Models Examples

Storing label enumeration

Use the Task.set_model_label_enumeration() method to store class enumeration:

Task.current_task().set_model_label_enumeration( {"label": int(0), } )

Manually configuring models

manual_model_config.py is an example of manually configuring a model, model storage, label enumeration values, and logging.

The experiment results tabs that contain the features in this example are the following:

  • ARTIFACTS
    • Output model (a link to the output model details on the Projects page, models table, including label enumeration values).
    • Model Configuration.
  • RESULTS
    • LOG - Console standard output/error.

Manually logging models

Use the InputModel.import_model method and Task.connect() methods to manually connect an input model. Use the Task.update_weights method to manually connect a model weights file.

input_model = InputModel.import_model(link_to_initial_model_file)
Task.current_task().connect(input_model)

OutputModel(Task.current_task()).update_weights(link_to_new_model_file_here)

Checkpointing models

Trains supports several ways to set a destination location for checkpointing models, including:

  • In experiment code, call the Task.init method using the output_uri parameter (see example below).
  • On the machine or using a Trains Agent worker, in the Trains configuration file, default_output_uri option.
  • Rerunning, reproducing, and tuning experiments using the Trains Server Web-App (UI).

The storage destination can be a folder, URI, or bucket. If you use object storage such as S3, provide your storage credentials in the Trains configuration file.

For example, set Trains Server as the destination location in code by specifying output_uri="http://my_trains_server:8081/" when you call the Task.init method. Trains will automatically upload any checkpoint to that server. Since they will be on that server, you can download them later.

Another example is setting the destination location in code as a shared folder.

task = Task.init(project_name, task_name, output_uri="/mnt/shared/folder")

Trains will copy all stored snapshots into a subfolder under /mnt/shared/folder.

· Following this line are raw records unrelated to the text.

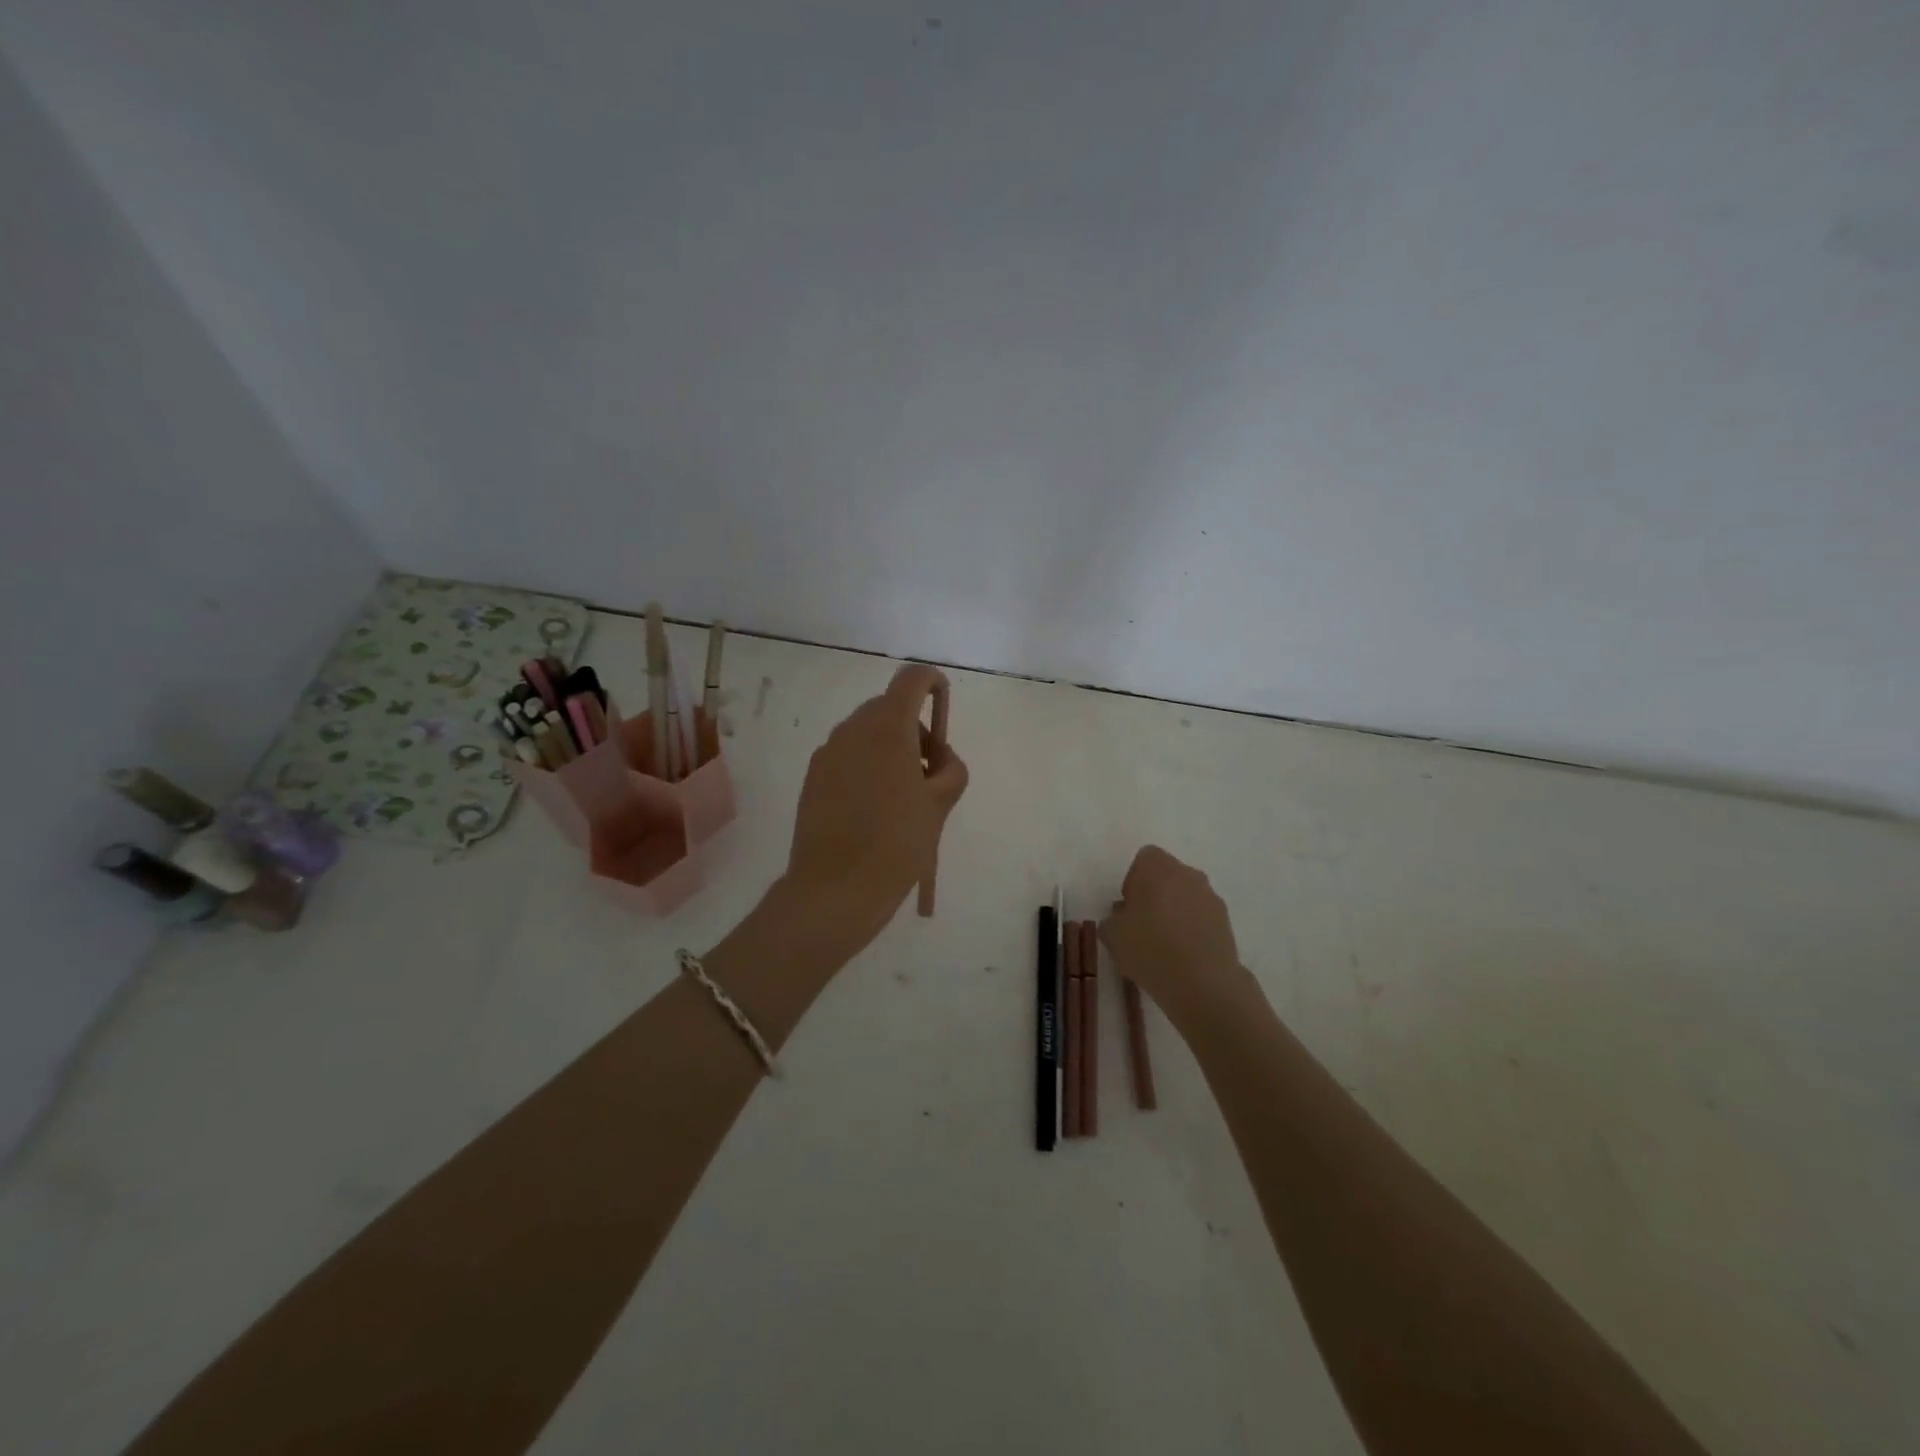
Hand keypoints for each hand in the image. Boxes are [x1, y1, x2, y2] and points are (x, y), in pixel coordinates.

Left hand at [782, 663, 968, 952]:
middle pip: (890, 708)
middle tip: (928, 776)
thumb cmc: (897, 844)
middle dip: (914, 730)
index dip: (933, 684)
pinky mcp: (812, 777)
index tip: (943, 710)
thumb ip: (950, 769)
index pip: (912, 679)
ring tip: (901, 800)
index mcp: (887, 728)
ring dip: (890, 750)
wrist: (835, 889)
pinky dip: (866, 767)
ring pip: (867, 733)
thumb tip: (937, 758)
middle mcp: (853, 730)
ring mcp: (828, 753)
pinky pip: (847, 756)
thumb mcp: (940, 805)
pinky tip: (872, 811)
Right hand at [1099, 846, 1262, 1028]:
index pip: (1144, 858)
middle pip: (1167, 876)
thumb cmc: (1150, 949)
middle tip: (1142, 925)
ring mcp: (1211, 898)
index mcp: (1158, 868)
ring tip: (1163, 945)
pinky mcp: (1226, 923)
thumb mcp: (1113, 935)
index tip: (1128, 907)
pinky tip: (1182, 957)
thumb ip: (1112, 920)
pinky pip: (1201, 917)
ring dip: (1175, 912)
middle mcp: (1188, 874)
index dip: (1133, 880)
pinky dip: (1192, 929)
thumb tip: (1122, 917)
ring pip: (1186, 896)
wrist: (1203, 984)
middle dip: (1155, 894)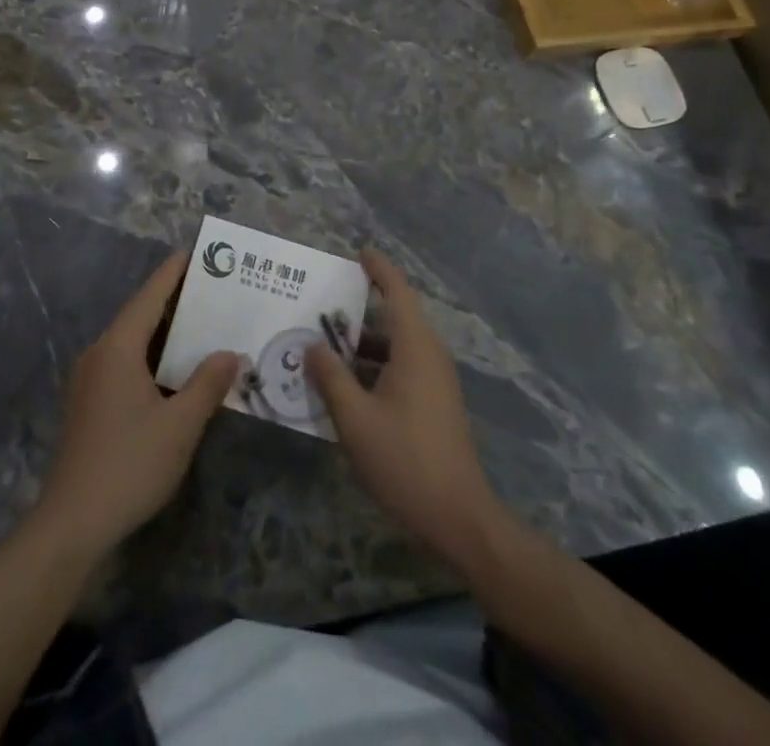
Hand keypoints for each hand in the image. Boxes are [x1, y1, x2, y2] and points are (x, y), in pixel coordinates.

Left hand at [35, 252, 239, 561]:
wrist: (72, 523)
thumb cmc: (129, 464)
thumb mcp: (180, 425)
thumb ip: (207, 384)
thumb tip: (230, 353)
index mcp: (118, 348)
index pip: (150, 296)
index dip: (174, 273)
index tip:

The subfolder's name will contain the experiment's ID. If the experiment's ID is 6ea4f0b56d994320a713aeaf13a86d9d, the following folder will be used:

/mnt/shared/folder/task.6ea4f0b56d994320a713aeaf13a86d9d/models/

Trains supports other storage types for output_uri, including:

# AWS S3 bucket
task = Task.init(project_name, task_name, output_uri="s3://bucket-name/folder")
# Google Cloud Storage bucket
task = Task.init(project_name, task_name, output_uri="gs://bucket-name/folder")

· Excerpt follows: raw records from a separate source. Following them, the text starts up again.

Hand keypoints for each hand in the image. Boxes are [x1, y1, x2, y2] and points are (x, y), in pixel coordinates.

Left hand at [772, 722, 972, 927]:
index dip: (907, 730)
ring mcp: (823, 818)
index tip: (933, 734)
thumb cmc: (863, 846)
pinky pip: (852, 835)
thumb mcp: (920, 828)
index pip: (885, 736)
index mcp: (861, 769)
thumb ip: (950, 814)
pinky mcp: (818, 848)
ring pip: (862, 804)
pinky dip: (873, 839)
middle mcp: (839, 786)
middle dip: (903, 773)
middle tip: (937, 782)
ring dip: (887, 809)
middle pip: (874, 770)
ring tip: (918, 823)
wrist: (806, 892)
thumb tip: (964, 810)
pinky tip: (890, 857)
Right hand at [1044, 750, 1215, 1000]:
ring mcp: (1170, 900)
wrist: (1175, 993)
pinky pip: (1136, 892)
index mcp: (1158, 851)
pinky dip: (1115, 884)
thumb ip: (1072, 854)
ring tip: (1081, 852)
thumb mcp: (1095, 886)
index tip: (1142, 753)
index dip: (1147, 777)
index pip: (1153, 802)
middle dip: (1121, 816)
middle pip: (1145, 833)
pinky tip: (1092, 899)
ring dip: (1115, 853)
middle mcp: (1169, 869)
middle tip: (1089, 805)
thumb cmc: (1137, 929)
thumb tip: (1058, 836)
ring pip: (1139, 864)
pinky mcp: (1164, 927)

To use Cloud storage with Trains, configure the storage credentials in your ~/trains.conf. For detailed information, see Trains Configuration Reference.

Continue previous training

After an experiment trains a model, you can continue training that same model in another experiment, and start the continued training at the iteration where the earlier experiment finished.

For example, if an experiment trains a model for 10000 iterations, a second experiment can run later and start training the same model at iteration 10001.

Here is an example using torch.

The first experiment specifies output_uri as https://localhost:8081 in the call to the Task.init method. This saves the model to the Trains Server.

from trains import Task
task = Task.init(project_name='demo', task_name='train stage1', output_uri='https://localhost:8081')
# some stuff
torch.save('model.pt')

The second experiment also specifies output_uri as https://localhost:8081 to get the model. It calls the Task.get_task method to get the first experiment, the Task.get_last_iteration method to find where the previous training ended, the Task.set_initial_iteration method to set the second experiment to start where the previous training ended, and the Model.get_local_copy method to retrieve the model into the second experiment.

from trains import Task
task = Task.init(project_name='demo', task_name='train stage2', output_uri='https://localhost:8081')
previous_task = Task.get_task(project_name='demo', task_name='train stage1')
task.set_initial_iteration(previous_task.get_last_iteration())
local_model = previous_task.models['output'][-1].get_local_copy()
torch.load(local_model)
# do some stuff
torch.save('model2.pt')